Java's enormous population density (among the highest in the world) puts great pressures on its forest lands. About 80 percent of its people live in rural areas, and, as in many developing countries, most of them depend entirely on the land for their daily existence.
With little space of their own available, many villagers enter the forest to graze livestock, cut firewood and timber, and sometimes even to grow crops. As a result, in the early l970s the State Forest Corporation, Perum Perhutani, found itself spending millions of rupiah to keep people out of its commercial stands of teak, pine, and acacia.
Perum Perhutani is a government corporation, and in the 1970s its director at that time,
Sukiman Atmosudaryo, sought ways to make forestry fulfill the needs of the local population.
Among other things, he wanted a vigorous, fast-growing tree that would survive on poor land that was subject to erosion. A tree legume seemed to be the answer, and researchers at the corporation quickly found that calliandra was one of the fastest growing woody legumes on Java.
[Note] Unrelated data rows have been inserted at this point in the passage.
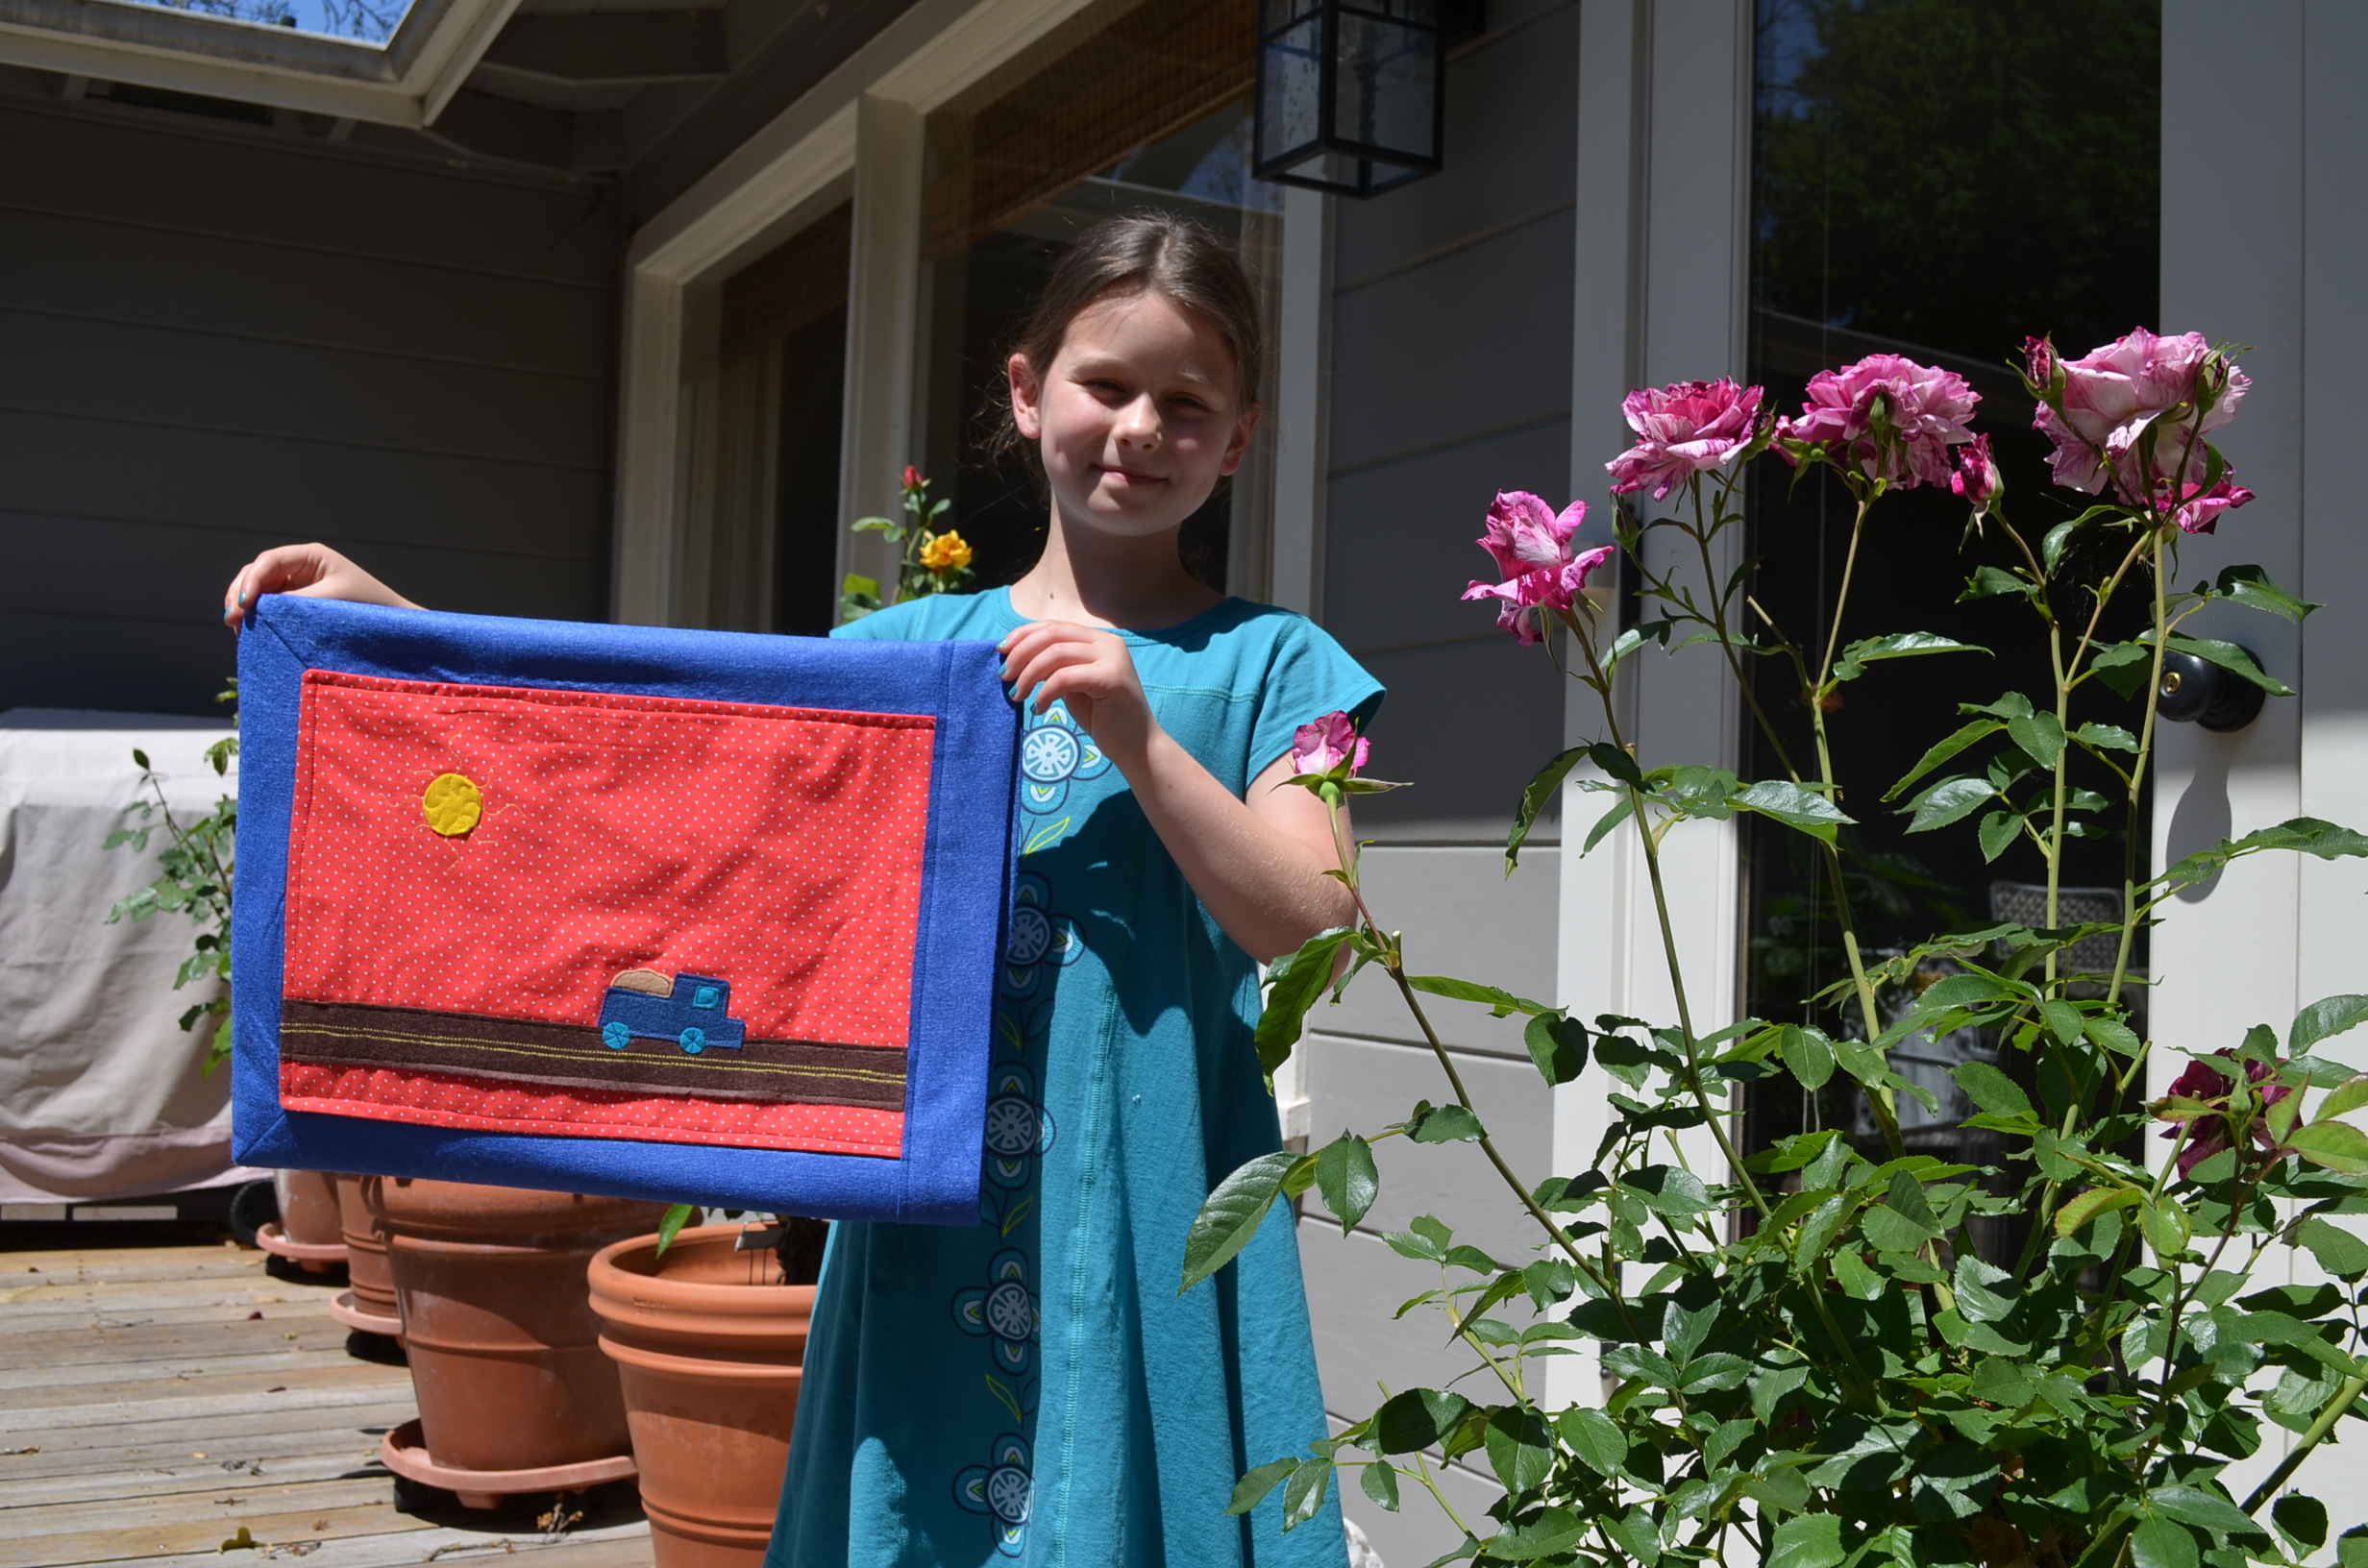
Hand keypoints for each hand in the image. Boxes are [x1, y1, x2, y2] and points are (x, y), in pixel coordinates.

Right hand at [222, 544, 417, 631]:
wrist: (392, 623)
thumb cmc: (370, 605)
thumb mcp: (332, 602)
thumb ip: (296, 604)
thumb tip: (260, 610)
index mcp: (311, 556)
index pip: (270, 561)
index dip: (251, 580)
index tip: (244, 605)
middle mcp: (299, 566)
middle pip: (257, 573)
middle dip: (240, 593)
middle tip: (232, 619)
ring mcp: (296, 584)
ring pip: (258, 590)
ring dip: (244, 606)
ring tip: (237, 628)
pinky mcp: (296, 602)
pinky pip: (268, 605)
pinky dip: (257, 617)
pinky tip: (251, 632)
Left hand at [998, 620, 1156, 765]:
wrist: (1135, 746)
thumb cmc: (1102, 717)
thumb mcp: (1073, 685)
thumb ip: (1054, 666)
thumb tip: (1016, 655)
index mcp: (1099, 640)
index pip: (1054, 626)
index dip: (1024, 635)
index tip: (1002, 651)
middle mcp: (1108, 643)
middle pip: (1052, 634)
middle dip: (1021, 653)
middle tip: (1004, 675)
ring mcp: (1113, 658)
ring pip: (1055, 654)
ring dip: (1029, 674)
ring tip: (1017, 695)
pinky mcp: (1112, 678)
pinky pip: (1064, 678)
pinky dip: (1044, 692)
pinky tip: (1038, 708)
To learn more about this obscure species and where it would grow best, Perum Perhutani used its 1,700 forest guards, who are scattered through rural Java. In 1974 each was given a few seeds of calliandra and other fast-growing trees to plant. The resulting trial plots demonstrated that calliandra would be the most suitable for village fuelwood production in humid areas and at medium elevations (250-800 m).
The forest guards then distributed seed and gave planting advice to local village chiefs in appropriate regions. This program is known as the MA-LU (MAntri kehutanan is Indonesian for forest guards and LUrah for village leaders). The MA-LU program also oversees the distribution of tree species other than calliandra and is involved in additional forestry extension. (See papers by Sukiman Atmosudaryo in Selected Readings.)
Under the MA-LU program, regional demonstrations were organized and groups of 50 to 100 village chiefs were brought in to visit the test plots. Here, local village leaders told their visiting counterparts about calliandra and its value to their people. Unless questioned, the foresters remained silent.
With these activities, calliandra began to attract increasing recognition, and, as more village chiefs asked for help, a series of quarter-hectare, temporary nurseries were set up for the production of calliandra seedlings. Once trees were established, the seedling nurseries were moved to a new area. Perum Perhutani staff refer to this plan as a "creeping nursery."
In the late 1970s these efforts gave rise to a spontaneous distribution of calliandra seed among the network of village chiefs-a true sel[-perpetuating "greening" movement began.
Today people plant calliandra for themselves, and the plant can be seen in villages throughout Java. It is popular because it grows well in many types of soil, destroys the tangle of weeds, and improves soil fertility. It also increases the income of the village by providing firewood, honey, and feed for sheep, water buffalo, goats, and chickens.
Perum Perhutani now uses calliandra to foster a cooperative relationship between villagers and the surrounding forest. For example, it will plant stands of calliandra close to villages to provide forage and firewood. However, the village chief must pledge that, in exchange, the nearby forest plantings and native forests will be left untouched.
In a separate program on some sites, Perum Perhutani also lets villagers earn firewood. If they collect three stacked-meters of calliandra wood for the corporation, they receive a fourth stacked-meter of wood for themselves. The corporation also pays villagers to collect calliandra seed, which is then used for planting elsewhere in and outside Java. In this way calliandra is of daily benefit to the nearby villages.
This is a sensitive approach. Its success depends on motivating people to grow wood on fringe areas, including their yards, dry fields, and rice-field dikes, while protecting the forest plantation itself. It has not been successful everywhere-forest guards and forest administrators often have trouble seeing themselves as part of village development. But in many areas there is now cooperation between the forest guards and the villagers, and today calliandra is the source of the products that used to be stolen from the forests.
This enlightened program of forest management has helped Perum Perhutani engender the rural populace's enthusiastic support for its projects and for calliandra. In building village prosperity the corporation foregoes considerable profit, but in return its own plantations are protected and even improved by the nearby inhabitants. The idea, according to Sukiman Atmosudaryo, is to develop forests for the people and people for the forests.
Foresters have to live with the environment, he says, and people are part of it.